In 1955, Charles Hapgood, then professor of history and anthropology at Keene State College of the University of New Hampshire and author of
Earth’s Shifting Crust
and
Maps of the Ancient Sea Kings
, spent several months in Acámbaro studying the Julsrud collection. To eliminate the possibility the collection was merely a modern hoax, Hapgood located a house that had been built at the same location in 1930.
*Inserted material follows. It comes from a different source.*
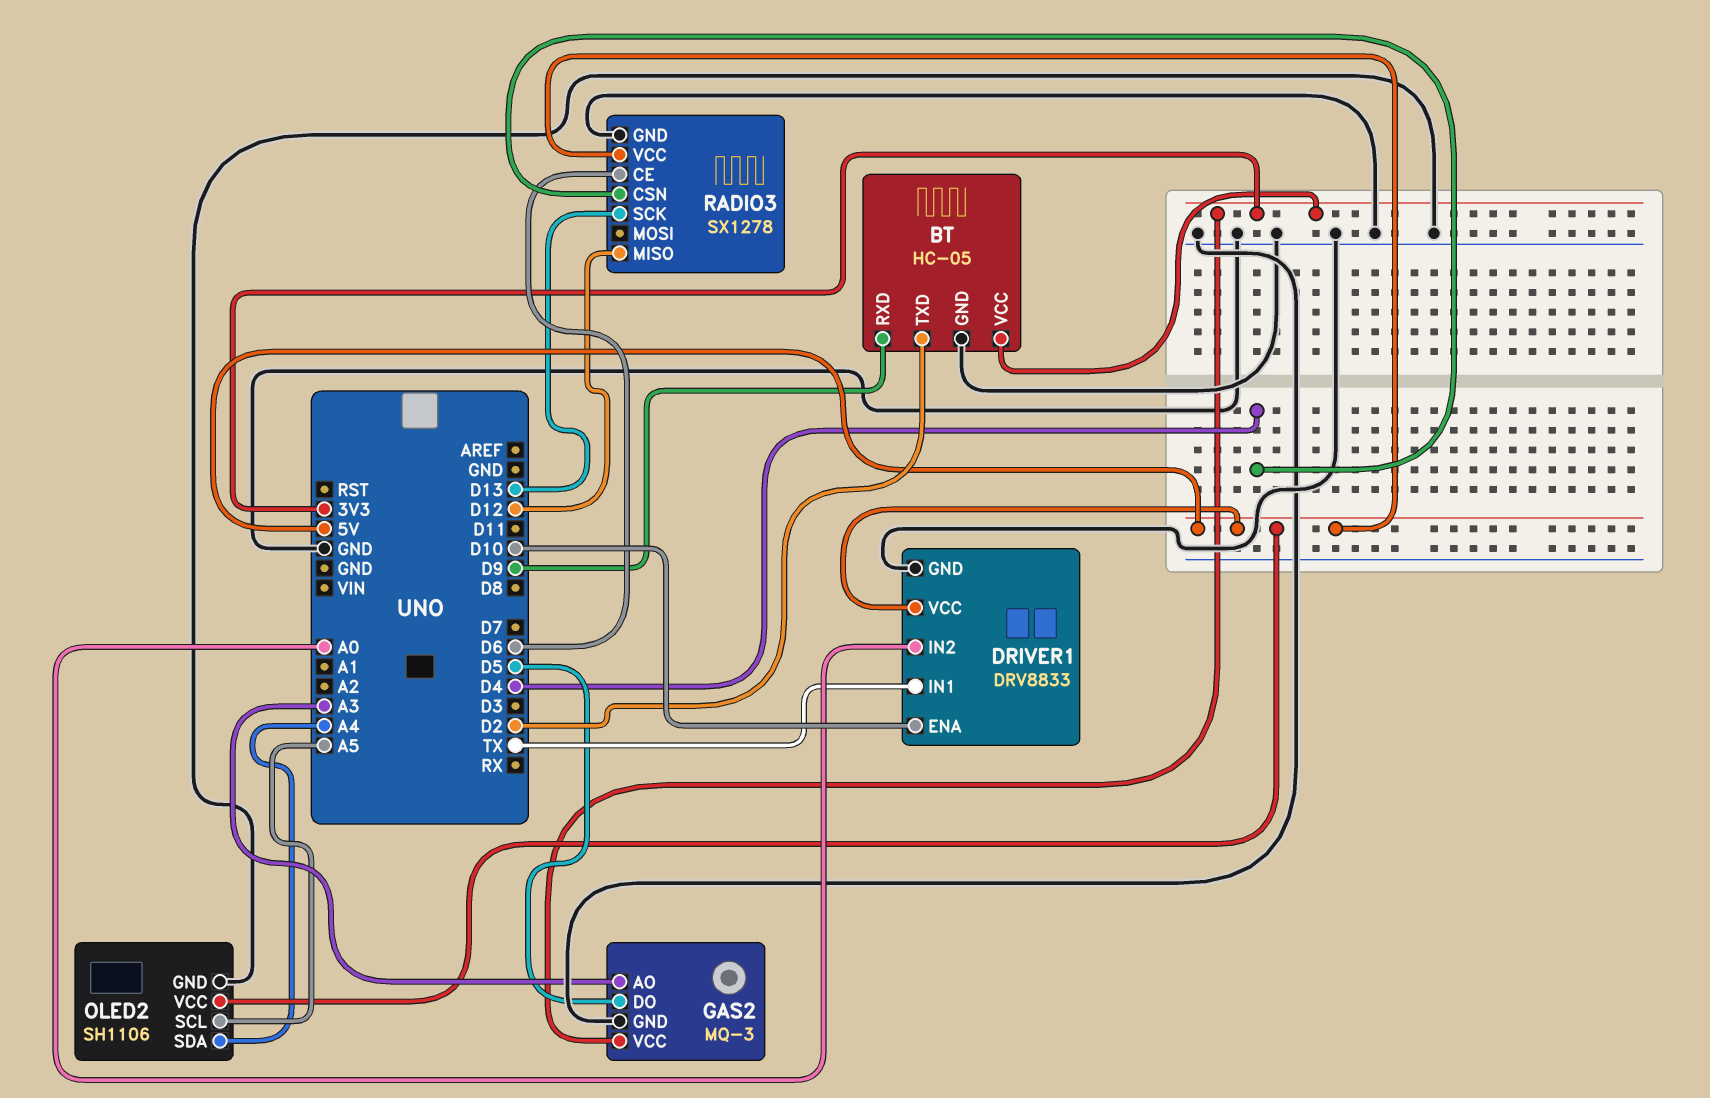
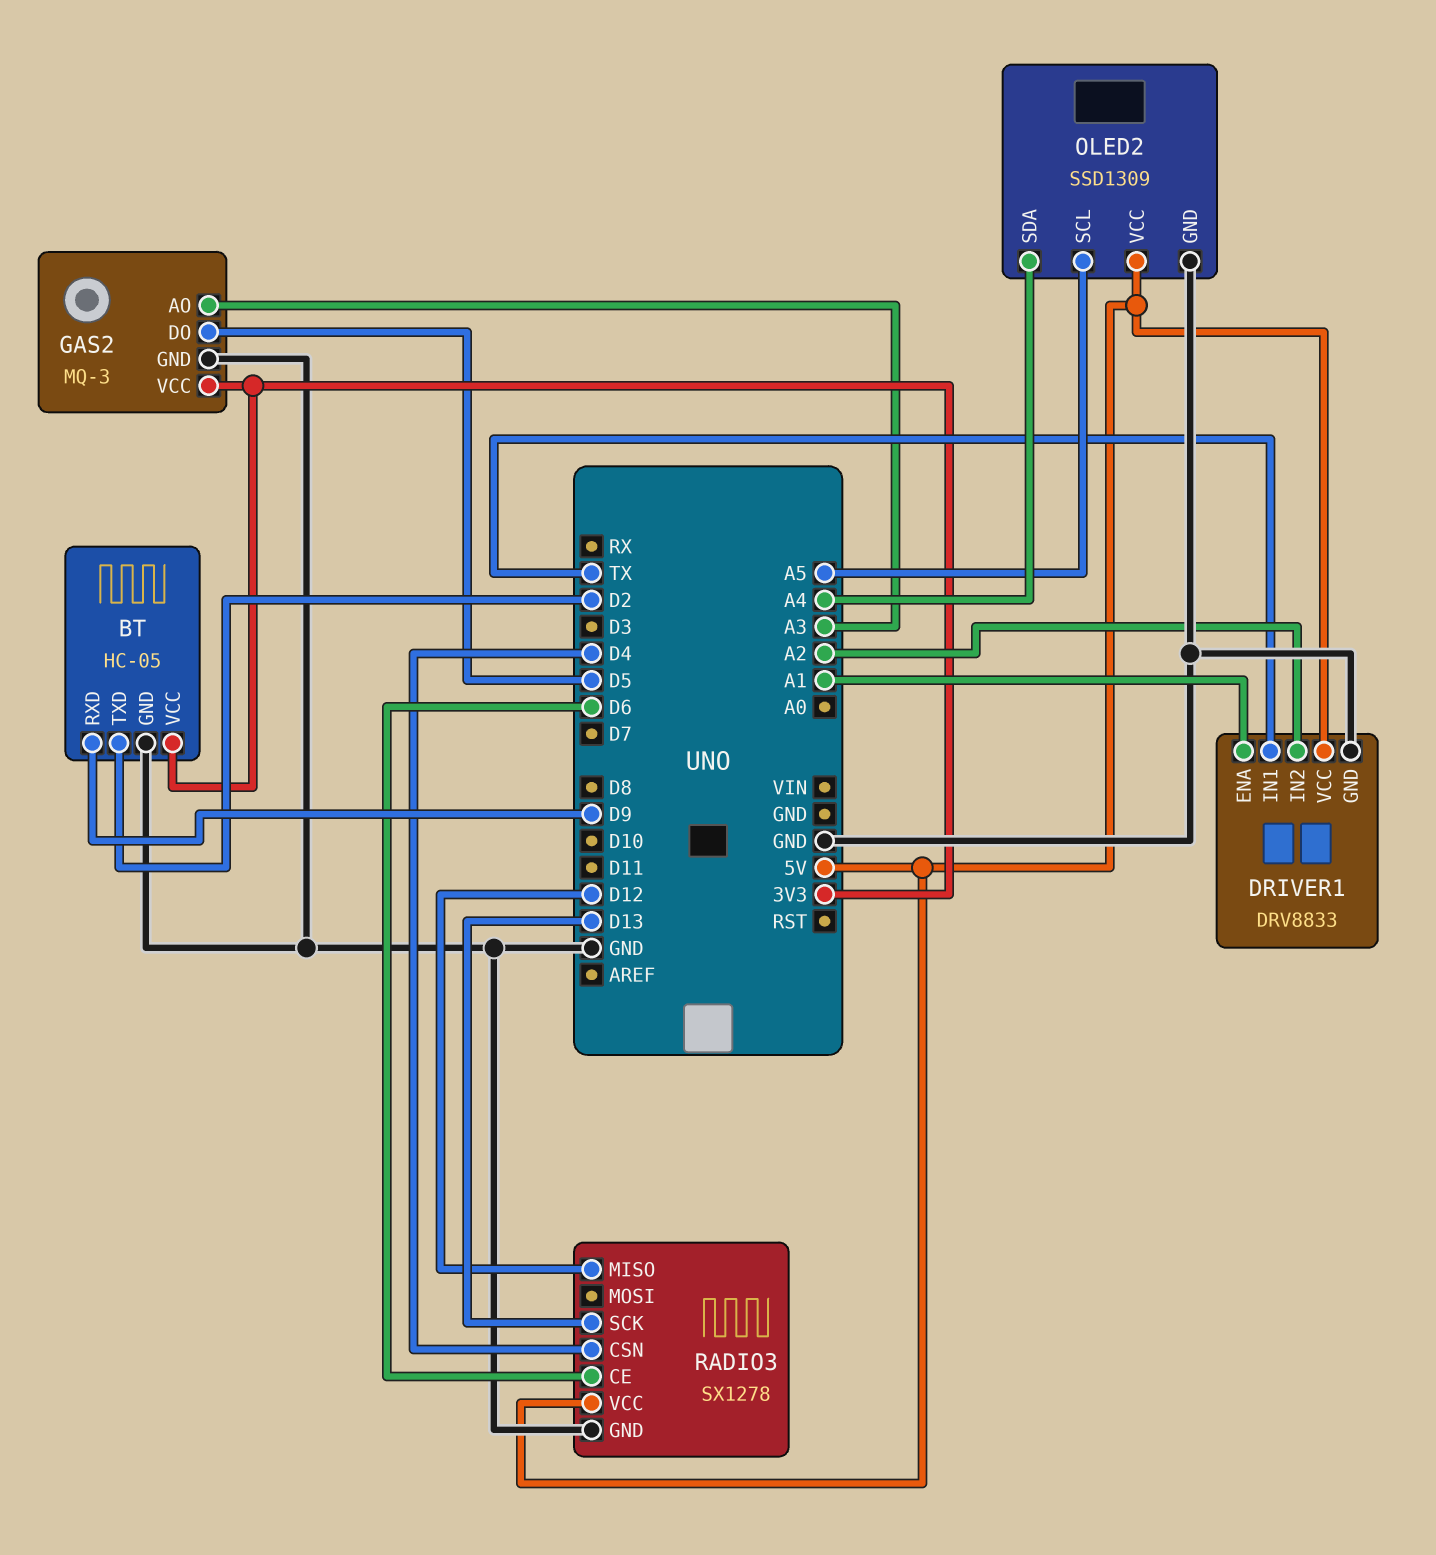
DRIVER1 pin ENA: D10 -> A1
DRIVER1 pin IN2: A0 -> A2
OLED2: SH1106 -> SSD1309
According to Dennis Swift, “They found a house directly over the site owned by the Chief of Police and asked permission to dig beneath the floor of his house. Permission was granted, and they dug a six-foot-deep pit beneath the hard concrete floor of the living room, unearthing dozens of the controversial objects. Since the house had been built twenty-five years previously, it exonerated Julsrud, eliminated the hoax theory, and negated [two reports alleging fakery] at all the important points.”

One enduring mystery—or conspiracy—stems from reports of the discovery of ancient Egyptian artifacts in the north end of the Grand Canyon at the beginning of the last century. According to a front-page article in the
Phoenix Gazette
of April 5, 1909, an expedition funded by the Smithsonian Institution had begun work following the discovery of a “great underground citadel” in a cave “some 42 miles up the [Colorado] river from the El Tovar Crystal canyon.”